__Interviewausschnitt__
◆ ◆ ◆ ◆

Jurist, Strafverteidiger, Erfolgsautor: Ferdinand von Schirach.

Jurist, Strafverteidiger, Erfolgsautor: Ferdinand von Schirach.

(Foto: TVNOW / Stephan Rabold)

Mit der Serie "Glauben" bei RTL+ absolviert Ferdinand von Schirach sein Debüt als alleiniger Drehbuchschreiber. Im Interview spricht er nicht nur über diese Herausforderung, sondern auch das Wesen von Empörung, die Funktion des Stammtisches und den größten bundesdeutschen Justizskandal aller Zeiten.

Aufhänger für die Serie "Glauben" sind Geschehnisse, die sich in den 90er-Jahren in Worms zugetragen haben ...

Ferdinand von Schirach: Die Serie beschäftigt sich tatsächlich nicht mit den Wormser Prozessen. Die Wormser Prozesse sind nur der Hintergrund und die Anregung.

Um was ging es bei diesen Prozessen?

Das ist bis heute der größte Justizskandal in der Bundesrepublik. Das Erschreckende war, dass es keine Korrektive mehr gab. Die Presse, die Justiz und die Menschen auf der Straße waren der festen Überzeugung, es habe ein vielfacher Kindesmissbrauch stattgefunden. Niemand schien mehr die Vorwürfe zurückhaltend und vorsichtig zu prüfen, jedermann war nur noch empört und wütend. Ich erinnere mich gut daran, wie ich von diesem Fall im "Spiegel" das erste Mal gelesen hatte.

Was haben Sie da gedacht?

Wenn man das von außen und aus der Ferne betrachtete, dann hatte man das Gefühl, dass irgendetwas gar nicht stimmen kann. Wie soll es möglich sein, dass so viele Menschen aus einer einzigen Kleinstadt sich an Kindern vergangen haben? Jede kriminalistische Erfahrung sprach dagegen. Es ist dann tatsächlich so gewesen, dass erst ganz langsam wieder Vernunft eingekehrt ist und man sich wieder darauf besonnen hat, was Strafprozesse sind und wie sie geführt werden müssen: ruhig, distanziert, unemotional. Solche Prozesse wie in Worms fanden in vielen Ländern statt, fast zur gleichen Zeit - und alle endeten immer mit Freisprüchen.

Was sprach dafür, die Wormser Prozesse als Hintergrund für eine Handlung in der Gegenwart zu verwenden?

◆ ◆ ◆ ◆

__Ziel der Aufgabe__
Nenne bitte alle Gruppen, die laut dem Interviewausschnitt der festen Überzeugung waren, es habe ein vielfacher Kindesmissbrauch stattgefunden. Stütze dich dabei ausschließlich auf den Interviewausschnitt.

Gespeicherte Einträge
◆ ◆ ◆ ◆

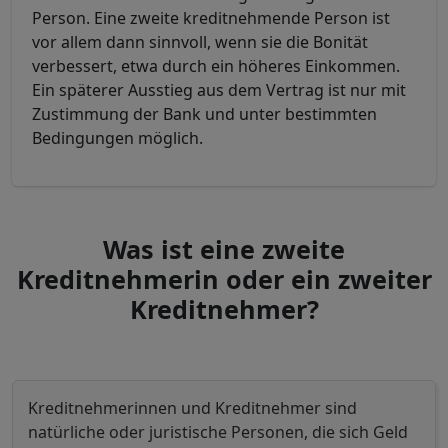
Person. Eine zweite kreditnehmende Person ist
vor allem dann sinnvoll, wenn sie die Bonität
verbessert, etwa durch ein höheres Einkommen.
Ein späterer Ausstieg aus dem Vertrag ist nur mit
Zustimmung der Bank und unter bestimmten
Bedingungen möglich.
Was ist eine zweite
Kreditnehmerin oder ein zweiter
Kreditnehmer?
Kreditnehmerinnen und Kreditnehmer sind
natürliche oder juristische Personen, die sich Geld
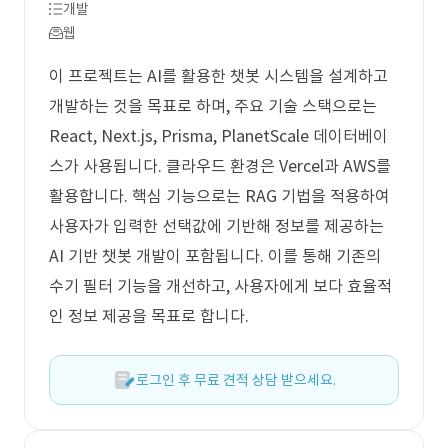
개발
웹
이 프로젝트는 AI를 활용한 챗봇 시스템을 설계하고
개발하는 것을 목표로 하며, 주요 기술 스택으로는
React, Next.js, Prisma, PlanetScale 데이터베이
스가 사용됩니다. 클라우드 환경은 Vercel과 AWS를
활용합니다. 핵심 기능으로는 RAG 기법을 적용하여
사용자가 입력한 선택값에 기반해 정보를 제공하는
AI 기반 챗봇 개발이 포함됩니다. 이를 통해 기존의
수기 필터 기능을 개선하고, 사용자에게 보다 효율적
인 정보 제공을 목표로 합니다.
로그인 후 무료 견적 상담 받으세요.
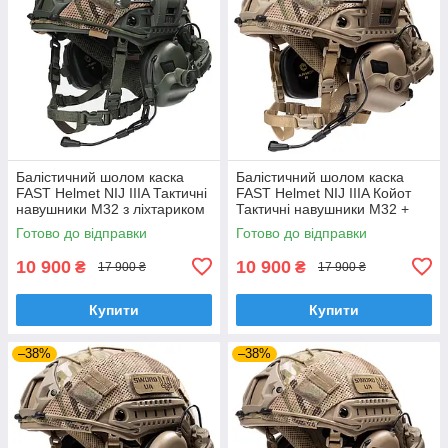
Балістичний шолом каска
Балістичний шолом каска
FAST Helmet NIJ IIIA Тактичні
FAST Helmet NIJ IIIA Койот
навушники M32 з ліхтариком
Тактичні навушники M32 +
Ліхтарик
Готово до відправки
Готово до відправки
10 900
10 900
₴
₴
17 900 ₴
17 900 ₴
Купити
Купити
–38%
–38%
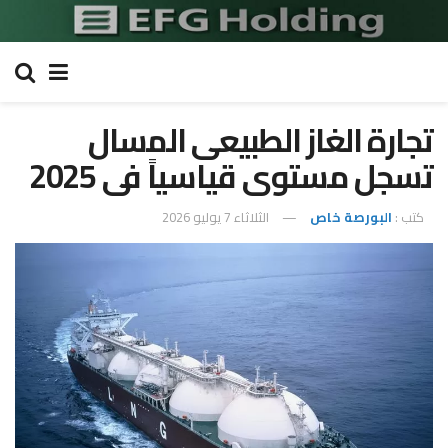
تجارة الغاز الطبيعى المسال
تسجل مستوى قياسياً فى 2025
كتب :
البورصة خاص
الثلاثاء 7 يوليو 2026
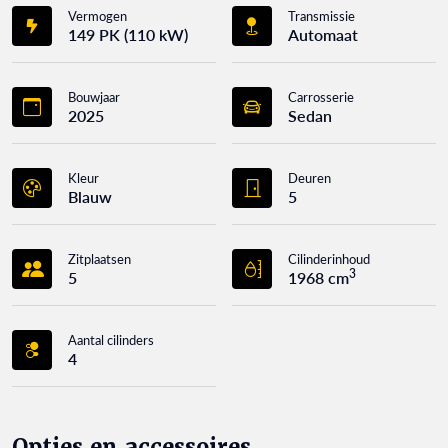
Vermogen
Transmissie
149 PK (110 kW)
Automaat
Bouwjaar
Carrosserie
2025
Sedan
Kleur
Deuren
Blauw
5
Zitplaatsen
Cilinderinhoud
3
5
1968 cm
Aantal cilinders
4
Opties en accessoires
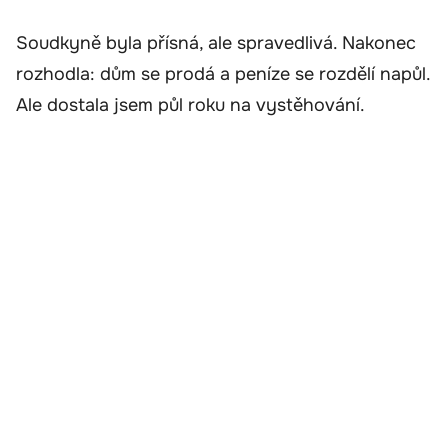
Soudkyně byla přísná, ale spravedlivá. Nakonec
rozhodla: dům se prodá a peníze se rozdělí napůl.
Ale dostala jsem půl roku na vystěhování.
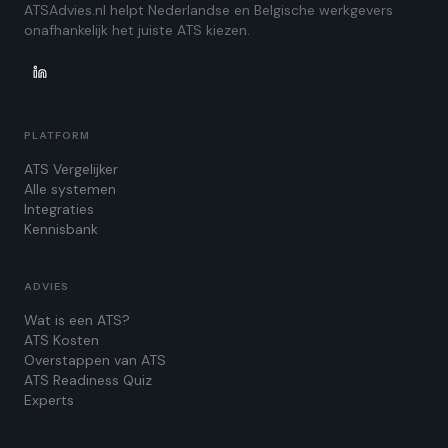
ATSAdvies.nl helpt Nederlandse en Belgische werkgevers
onafhankelijk het juiste ATS kiezen.
PLATFORM
ATS Vergelijker
Alle systemen
Integraties
Kennisbank
ADVIES
Wat is een ATS?
ATS Kosten
Overstappen van ATS
ATS Readiness Quiz
Experts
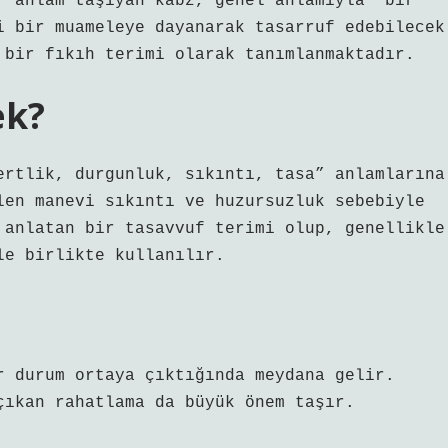
r anlam taşıyan kabz, genel anlamıyla “bir
i bir muameleye dayanarak tasarruf edebilecek
 bir fıkıh terimi olarak tanımlanmaktadır.
ek?
ertlik, durgunluk, sıkıntı, tasa” anlamlarına
len manevi sıkıntı ve huzursuzluk sebebiyle
 anlatan bir tasavvuf terimi olup, genellikle
le birlikte kullanılır.
?
r durum ortaya çıktığında meydana gelir.
çıkan rahatlama da büyük önem taşır.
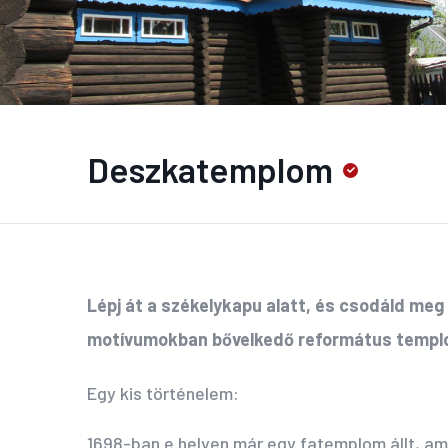
Deszkatemplom
Lépj át a székelykapu alatt, és csodáld meg 
motívumokban bővelkedő református templ
Egy kis történelem:
1698-ban e helyen már egy fatemplom állt, ami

◆ ◆ ◆ ◆

__Lösung__
Die Presse, die Justiz und die Menschen auf der Straße.